It's telling that Tom's argument was:
If the data is based on the spherical coordinate system of Latitude and Longitude, which you admit is based on the idea that the earth is a sphere, then the results are invalid until you can demonstrate that the system and model is correct.
When it's the result which demonstrates the model is correct. Or, more accurately, it gives confidence in that model.
It's geometrically a spherical coordinate system. Any distance recorded is done under the assumption of a sphere.
Correct. The distances are calculated assuming the earth is a sphere.
The times are not calculated using any assumption, they're just times.
Time = Distance / Speed, so
Distance = Time x Speed
So if the speed is constant then Distance and Time should be correlated.
You would expect airlines to have a roughly consistent cruising speed. Note the world "roughly". Not exactly but it should be close enough. And for longer flights the time for ascending and descent shouldn't have a big impact on the overall time.
So the question is whether there is correlation between the calculated distances and the times?
The graph shows there is. Not exactly - you would expect some variation because of slight differences in cruising speed, time taken taking off and landing and so on.
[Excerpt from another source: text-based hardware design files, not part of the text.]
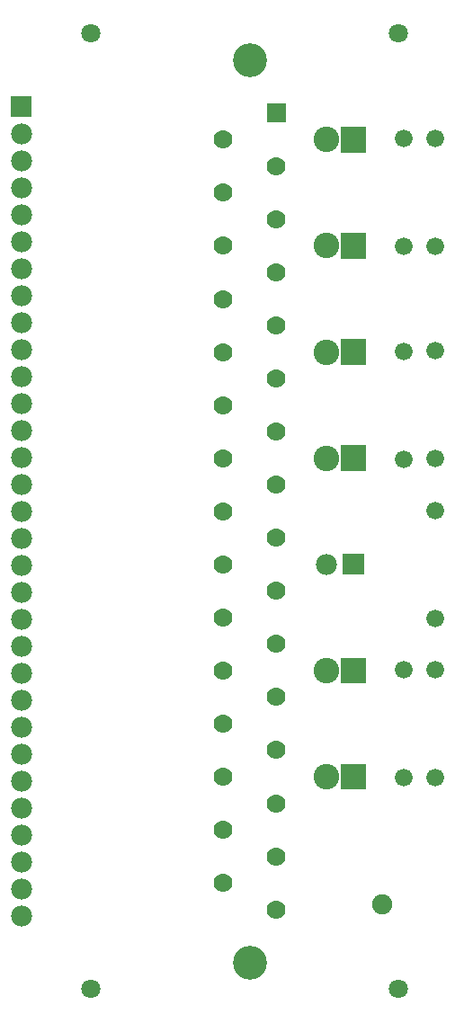
<source format=gts>
G04 start of page 7 for group -4063 idx -4063 *
G04 Title: 01.002.01.01.01.pcb, componentmask *
G04 Creator: pcb 4.2.0 *
G04 CreationDate: Mon Sep  9 19:46:15 2019 UTC *
G04 For: bert *
G04 Format: Gerber/RS-274X *
G04 PCB-Dimensions (mil): 2559.06 4330.71 *
G04 PCB-Coordinate-Origin: lower left *
%MOIN*%
%FSLAX25Y25*%
%LNGTS*%
%ADD46C,0.0750*%
%ADD45C,0.0780*%
%ADD44C,0.1260*%
%ADD43C,0.0700*%
%ADD42C,0.0710*%
%ADD41C,0.0950*%
%ADD40C,0.0001*%
%ADD39C,0.0660*%
G54D39*X167322Y364489D03*
G54D40*G36*
X143950Y368924D02*Y359424D01*
X153450D01*
Y368924D01*
X143950D01*
G37*
G54D41*X138700Y364174D03*
G54D42*X165354Y403544D03*
G54D40*G36*
X116579Y377515D02*Y370515D01*
X123579D01*
Y377515D01*
X116579D01*
G37*
G54D43*X100395Y364173D03*
X120079Y354330D03*
Y334645D03*
Y314960D03*
G54D44*X110236Y393701D03*
G54D42*X51181Y403544D03*
G54D40*G36*
X21690Y380279D02*Y372479D01*
X29490D01*
Y380279D01*
X21690D01*
G37*
G54D45*X25590Y366379D03*
Y356379D03*
Y346379D03*
Y336379D03*
Y326379D03*
Y316379D03*
Y306379D03*
Y296379D03*
Y286379D03*
Y276379D03*
Y266379D03*
Y256379D03*
Y246379D03*
Y236379D03*
Y226379D03*
Y216379D03*
G54D39*X179133Y324489D03*
Y364489D03*
X167322Y324489D03*
Y285749D03*
Y245749D03*
X179133Y226694D03*
Y246064D03*
Y286064D03*
G54D40*G36*
X143950Y329554D02*Y320054D01*
X153450D01*
Y329554D01*
X143950D01*
G37*
G54D41*X138700Y324804D03*
G54D40*G36*
X143950Y290184D02*Y280684D01*
X153450D01*
Y290184D01*
X143950D01*
G37*
G54D41*X138700Y285434D03*
G54D40*G36*
X143950Y250814D02*Y241314D01*
X153450D01*
Y250814D01*
X143950D01*
G37*
G54D41*X138700Y246064D03*
G54D43*X100395Y344488D03*
Y324803D03*
Y305119D03*
Y285433D03*
Y265748D03*
Y246063D03*
X120079Y295275D03*
Y275590D03*
Y255905D03*
Y236220D03*
X100395Y226378D03*
X120079Y216535D03*
G54D42*X51181Y49213D03*
X165354D03*
G54D44*X110236Y59056D03*
G54D45*X25590Y206379D03*
Y196379D03*
Y186379D03*
Y176379D03*
Y166379D03*
Y156379D03*
Y146379D03*
Y136379D03*
Y126379D03*
Y116379D03*
Y106379D03*
Y96379D03*
Y86379D03*
Y76379D03*
G54D39*X179133Y186694D03*
Y167639D03*
X167322D03*
G54D40*G36*
X144800Y210594D02*Y202794D01*
X152600D01*
Y210594D01*
X144800D01*
G37*
G54D45*X138700Y206694D03*
G54D43*X100395Y206693D03*
X120079Y196850D03*
X100395Y187008D03*
G54D40*G36*
X143950Y172074D02*Y162574D01*
X153450D01*
Y172074D01*
X143950D01*
G37*
G54D39*X179133Y127639D03*
X167322D03*
G54D40*G36*
X143950Y132704D02*Y123204D01*
X153450D01*
Y132704D01*
X143950D01*
G37*
G54D41*X138700Y167324D03*
G54D43*X120079Y177165D03*
X100395Y167323D03*
X120079Y157480D03*
X100395Y147638D03*
X120079Y137795D03*
G54D46*X159448Y80709D03*
G54D41*X138700Y127954D03*
G54D43*X100395Y127953D03*
X120079Y118110D03*
X100395Y108268D03*
X120079Y98425D03*
Y78740D03*
X100395Y88583D03*
M02*

</source>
It would be highly suspicious if there was an exact correlation.
But it's close enough to see there is some correlation.
And that gives confidence that the distances calculated are accurate.
And that gives confidence that the model used to calculate those distances, a model of the earth as a sphere, is correct.
The very thing that you're attacking - that the distances are calculated using a spherical model - is the exact point being made.